I am interested in the asymptotic behavior of sequences $(I_n)$ and $(J_n)$ as $n \rightarrow \infty$, where
$$I_n = \int_{1}^{\infty}\frac{e^{-nx^2}}{x^2}\, dx,$$
and
$$J_n = \int_{0}^{\infty}\frac{(1-e^{-x^2})^n}{x^2}\, dx.$$
In the first case, I integrated by parts to obtain
$$I_n = e^{-n} - 2\sqrt{n}\int_{\sqrt{n}}^{\infty}e^{-x^2}\,dx= e^{-n}-\sqrt{\pi n} \,\text{erfc}(\sqrt{n}). $$
The asymptotic behavior of the complementary error function is, of course, well-known (using repeated integration by parts) and I found
$$I_n \sim \frac{e^{-n}}{2n}.$$
Now I am having trouble with $J_n$ -- proceeding in the same manner or otherwise.
Making the change of variables $x = y\sqrt{\log n}$ transforms the integral into
$$ J_n = \frac{1}{\sqrt{\log n}} \int_0^\infty \frac{(1-e^{-y^2\log n})^n}{y^2}\,dy. $$
For $n > 1$ it can be shown that
$$ \left|\frac{(1-e^{-y^2\log n})^n}{y^2}\right| \leq \begin{cases} 1 & \text{if } 0 \leq y < 1 \\ 1/y^2 & \text{if } y \geq 1 \end{cases} \in L_1([0,\infty)) $$
and
$$ \lim_{n \to \infty} \frac{(1-e^{-y^2\log n})^n}{y^2} = \begin{cases} 0 & \text{if } 0 \leq y < 1 \\ 1/e & \text{if } y = 1 \\ 1/y^2 & \text{if } y > 1, \end{cases} $$
so by the dominated convergence theorem we have
$$ \lim_{n \to \infty} \int_0^\infty \frac{(1-e^{-y^2\log n})^n}{y^2}\,dy = \int_1^\infty \frac{dy}{y^2} = 1. $$
Thus
$$ J_n \sim \frac{1}{\sqrt{\log n}} $$
as $n \to \infty$.

*Problem 1*. Write out the stretch of the asymptotics post from "Making the change" through "as $n \to \infty$.".

*Available data*.

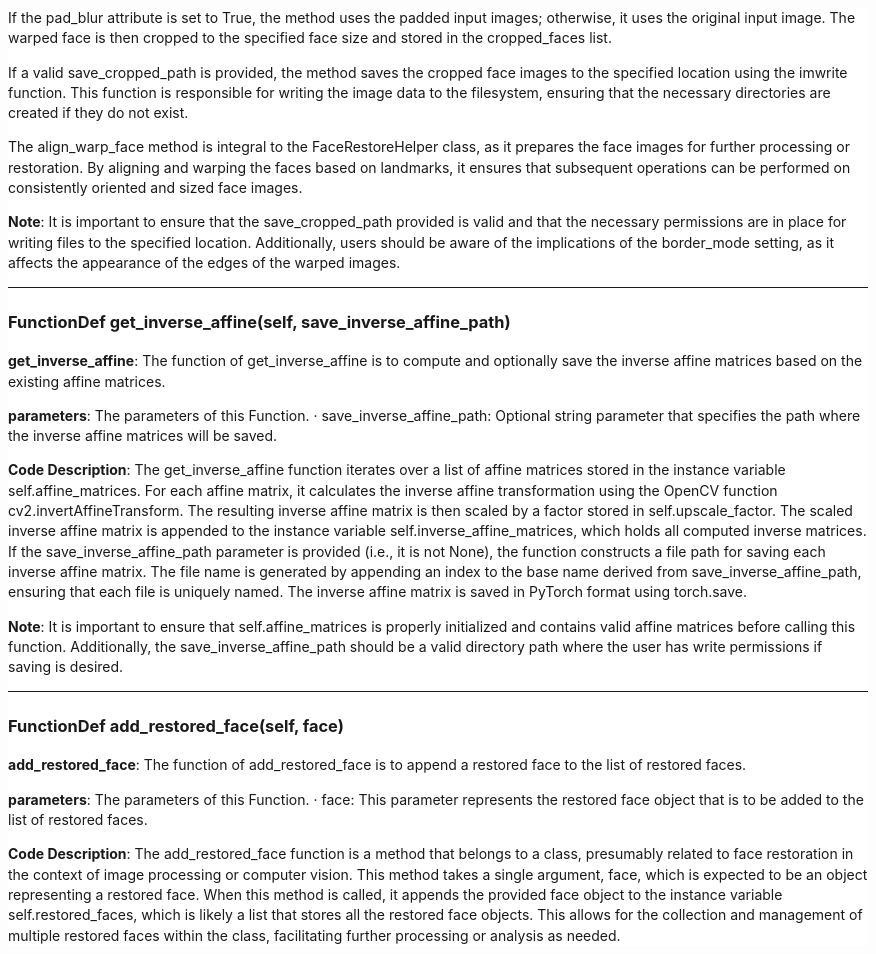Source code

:If the pad_blur attribute is set to True, the method uses the padded input images; otherwise, it uses the original input image. The warped face is then cropped to the specified face size and stored in the cropped_faces list.

If a valid save_cropped_path is provided, the method saves the cropped face images to the specified location using the imwrite function. This function is responsible for writing the image data to the filesystem, ensuring that the necessary directories are created if they do not exist.

The align_warp_face method is integral to the FaceRestoreHelper class, as it prepares the face images for further processing or restoration. By aligning and warping the faces based on landmarks, it ensures that subsequent operations can be performed on consistently oriented and sized face images.

**Note**: It is important to ensure that the save_cropped_path provided is valid and that the necessary permissions are in place for writing files to the specified location. Additionally, users should be aware of the implications of the border_mode setting, as it affects the appearance of the edges of the warped images.
***
### FunctionDef get_inverse_affine(self, save_inverse_affine_path)
**get_inverse_affine**: The function of get_inverse_affine is to compute and optionally save the inverse affine matrices based on the existing affine matrices.

**parameters**: The parameters of this Function.
· save_inverse_affine_path: Optional string parameter that specifies the path where the inverse affine matrices will be saved.

**Code Description**: The get_inverse_affine function iterates over a list of affine matrices stored in the instance variable self.affine_matrices. For each affine matrix, it calculates the inverse affine transformation using the OpenCV function cv2.invertAffineTransform. The resulting inverse affine matrix is then scaled by a factor stored in self.upscale_factor. The scaled inverse affine matrix is appended to the instance variable self.inverse_affine_matrices, which holds all computed inverse matrices. If the save_inverse_affine_path parameter is provided (i.e., it is not None), the function constructs a file path for saving each inverse affine matrix. The file name is generated by appending an index to the base name derived from save_inverse_affine_path, ensuring that each file is uniquely named. The inverse affine matrix is saved in PyTorch format using torch.save.

**Note**: It is important to ensure that self.affine_matrices is properly initialized and contains valid affine matrices before calling this function. Additionally, the save_inverse_affine_path should be a valid directory path where the user has write permissions if saving is desired.
***
### FunctionDef add_restored_face(self, face)
**add_restored_face**: The function of add_restored_face is to append a restored face to the list of restored faces.

**parameters**: The parameters of this Function.
· face: This parameter represents the restored face object that is to be added to the list of restored faces.

**Code Description**: The add_restored_face function is a method that belongs to a class, presumably related to face restoration in the context of image processing or computer vision. This method takes a single argument, face, which is expected to be an object representing a restored face. When this method is called, it appends the provided face object to the instance variable self.restored_faces, which is likely a list that stores all the restored face objects. This allows for the collection and management of multiple restored faces within the class, facilitating further processing or analysis as needed.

*Problem 2*. Find every line of the listing that contains the string "FunctionDef", and copy each of those lines. Case counts.

*Answer section 1*.
Making the change of variables $x = y\sqrt{\log n}$ transforms the integral into
$$ J_n = \frac{1}{\sqrt{\log n}} \int_0^\infty \frac{(1-e^{-y^2\log n})^n}{y^2}\,dy. $$
For $n > 1$ it can be shown that
$$ \left|\frac{(1-e^{-y^2\log n})^n}{y^2}\right| \leq \begin{cases} 1 & \text{if } 0 \leq y < 1 \\ 1/y^2 & \text{if } y \geq 1 \end{cases} \in L_1([0,\infty)) $$
and
$$ \lim_{n \to \infty} \frac{(1-e^{-y^2\log n})^n}{y^2} = \begin{cases} 0 & \text{if } 0 \leq y < 1 \\ 1/e & \text{if } y = 1 \\ 1/y^2 & \text{if } y > 1, \end{cases} $$
so by the dominated convergence theorem we have
$$ \lim_{n \to \infty} \int_0^\infty \frac{(1-e^{-y^2\log n})^n}{y^2}\,dy = \int_1^\infty \frac{dy}{y^2} = 1. $$
Thus
$$ J_n \sim \frac{1}{\sqrt{\log n}} $$
as $n \to \infty$.

*Answer section 2*.
### FunctionDef get_inverse_affine(self, save_inverse_affine_path)
### FunctionDef add_restored_face(self, face)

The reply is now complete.